When Joe Field returned to visit Plescia in April 2005, the doctor witnessed the troubling behavior. Field kept repeating himself and seemed unable to focus. Plescia immediately ordered a battery of tests: extensive blood work and sophisticated imaging of Field's brain to check for a blockage, tumor or stroke. The family physician said he also considered head trauma and alcoholism, but there was no evidence of either.

The tests showed no abnormalities, so Plescia sent Field to a neurologist. She ordered brain-wave monitoring, a spinal tap and a sleep study. All results were normal, but Field was getting worse, although he often seemed fine to those who didn't know him. But his productivity had slipped dramatically at work, and at home his behavior remained episodically odd.

Nearly a year after the first symptoms surfaced, his wife decided he needed a neuropsychological workup, which could reveal problems that had eluded medical tests. Because their insurer refused to pay, the Fields say, they picked up the cost themselves, part of an estimated $15,000 they spent out-of-pocket obtaining a diagnosis.

The tests of Joe Field's memory and cognitive ability yielded critical information: The frontal lobe of his brain clearly was not functioning properly. But no one knew why.

Pick's disease"
I kept getting these vague answers like, 'Well, we can't really say what's wrong — the only way we can be sure is on autopsy,' " Lynn Field recalled. "It was incredibly frustrating."

A second neurologist thought the problem might be undiagnosed bipolar disorder or substance abuse.

Lynn Field was skeptical. Her husband had been a social drinker and had never displayed psychiatric problems. She decided it was time to see a specialist, so she made an appointment with a neuropsychiatrist at Johns Hopkins.

After a 2½-hour appointment, the specialist delivered the grim diagnosis, one of an array of possibilities suggested by a neurologist: Joe Field had frontotemporal dementia (FTD), a progressive and irreversible disorder also known as Pick's disease.

Although its symptoms are similar to early onset Alzheimer's disease, Pick's disease tends to shrink the frontal lobe of the brain. It is characterized as a rare disorder by the National Institutes of Health and affects about 200,000 Americans. Most cases are not inherited — there is no history in Joe Field's family — and the disease appears to be caused by an abnormal form of a protein that is deposited in brain cells.

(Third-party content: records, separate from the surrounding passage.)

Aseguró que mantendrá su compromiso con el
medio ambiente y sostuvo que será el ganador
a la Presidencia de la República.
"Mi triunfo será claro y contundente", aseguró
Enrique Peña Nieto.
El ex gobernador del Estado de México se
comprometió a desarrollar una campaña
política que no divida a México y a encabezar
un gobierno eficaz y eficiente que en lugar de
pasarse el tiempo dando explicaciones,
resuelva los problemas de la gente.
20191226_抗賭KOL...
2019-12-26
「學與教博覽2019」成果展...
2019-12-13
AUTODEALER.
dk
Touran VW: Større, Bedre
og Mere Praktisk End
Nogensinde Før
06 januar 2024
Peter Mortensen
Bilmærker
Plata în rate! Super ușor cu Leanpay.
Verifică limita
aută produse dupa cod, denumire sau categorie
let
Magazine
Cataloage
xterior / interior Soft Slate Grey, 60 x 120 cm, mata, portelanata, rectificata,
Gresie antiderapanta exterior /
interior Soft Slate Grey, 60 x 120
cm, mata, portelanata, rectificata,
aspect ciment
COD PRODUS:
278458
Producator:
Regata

Some victims are as young as 20, but the average age of onset is 54. Behavioral changes, cognitive decline and difficulty speaking are common; so is impulsive or inappropriate behavior.

Behavioral issues
Joe Field, for example, sometimes cries while watching the television show "CSI," his wife says; at other times he talks to himself. Neurologists say that some patients develop problematic behaviors such as blatant shoplifting.

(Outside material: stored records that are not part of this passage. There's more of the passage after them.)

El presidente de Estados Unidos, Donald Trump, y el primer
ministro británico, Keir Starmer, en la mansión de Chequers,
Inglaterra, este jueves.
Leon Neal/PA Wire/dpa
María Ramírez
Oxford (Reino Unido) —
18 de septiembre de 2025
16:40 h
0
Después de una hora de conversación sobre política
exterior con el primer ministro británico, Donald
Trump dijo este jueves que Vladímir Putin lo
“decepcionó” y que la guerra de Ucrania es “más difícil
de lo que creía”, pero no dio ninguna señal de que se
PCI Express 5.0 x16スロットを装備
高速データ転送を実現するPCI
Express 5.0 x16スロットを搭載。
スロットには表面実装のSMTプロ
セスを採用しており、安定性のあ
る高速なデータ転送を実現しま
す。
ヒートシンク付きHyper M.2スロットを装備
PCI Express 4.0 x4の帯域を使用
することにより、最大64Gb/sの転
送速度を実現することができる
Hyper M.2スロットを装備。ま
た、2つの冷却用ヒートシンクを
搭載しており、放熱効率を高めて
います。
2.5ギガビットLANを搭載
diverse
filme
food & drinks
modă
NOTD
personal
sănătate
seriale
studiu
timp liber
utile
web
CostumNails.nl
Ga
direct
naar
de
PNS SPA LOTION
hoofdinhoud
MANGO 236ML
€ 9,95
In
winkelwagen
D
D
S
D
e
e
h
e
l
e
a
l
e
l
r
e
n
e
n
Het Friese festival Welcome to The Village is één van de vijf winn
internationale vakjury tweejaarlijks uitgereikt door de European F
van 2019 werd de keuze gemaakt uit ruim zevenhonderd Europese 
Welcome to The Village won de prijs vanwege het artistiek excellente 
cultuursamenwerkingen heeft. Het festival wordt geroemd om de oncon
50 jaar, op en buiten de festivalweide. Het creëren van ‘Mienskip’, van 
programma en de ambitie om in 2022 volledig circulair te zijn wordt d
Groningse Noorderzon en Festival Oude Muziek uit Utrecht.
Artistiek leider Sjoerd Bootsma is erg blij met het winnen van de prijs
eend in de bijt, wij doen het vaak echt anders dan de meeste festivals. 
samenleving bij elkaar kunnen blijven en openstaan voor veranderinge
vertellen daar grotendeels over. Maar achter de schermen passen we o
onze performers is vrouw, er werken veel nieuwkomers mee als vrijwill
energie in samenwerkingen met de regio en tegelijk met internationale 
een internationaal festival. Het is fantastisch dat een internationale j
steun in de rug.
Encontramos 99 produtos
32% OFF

Determined to do something beyond coping with the inevitable decline, the couple flew to California in December to participate in a research study at the University of California at San Francisco and to consult with experts.

"It's definitely a tough, tough disease," especially for families, said neurologist Bruce Miller, chief of UCSF's Memory and Aging Center, who evaluated Joe Field and met with the couple. Many cases, he said, are misdiagnosed for years as depression, severe anxiety, obsessive-compulsive disorder and late-life schizophrenia.

Like Joe Field, most victims seem relatively unbothered by the implications of their condition.

"Generally it's not something I'm aware of," he said. "Most of the awareness that something is wrong is provided by people around me. That's good for me — but not for the people around me."

Field is taking medications; the one that helps the most is Adderall, an attention-deficit-disorder drug. He still goes to work every day, although his responsibilities have been severely curtailed. A few weeks ago he took a short trip to the Canadian woods with a close friend.

Mostly he spends time with his wife and daughters.

"They're afraid of the future, as am I," he said. "Lynn's been extremely supportive, but I know she struggles."

"This has been so hard," Lynn Field said.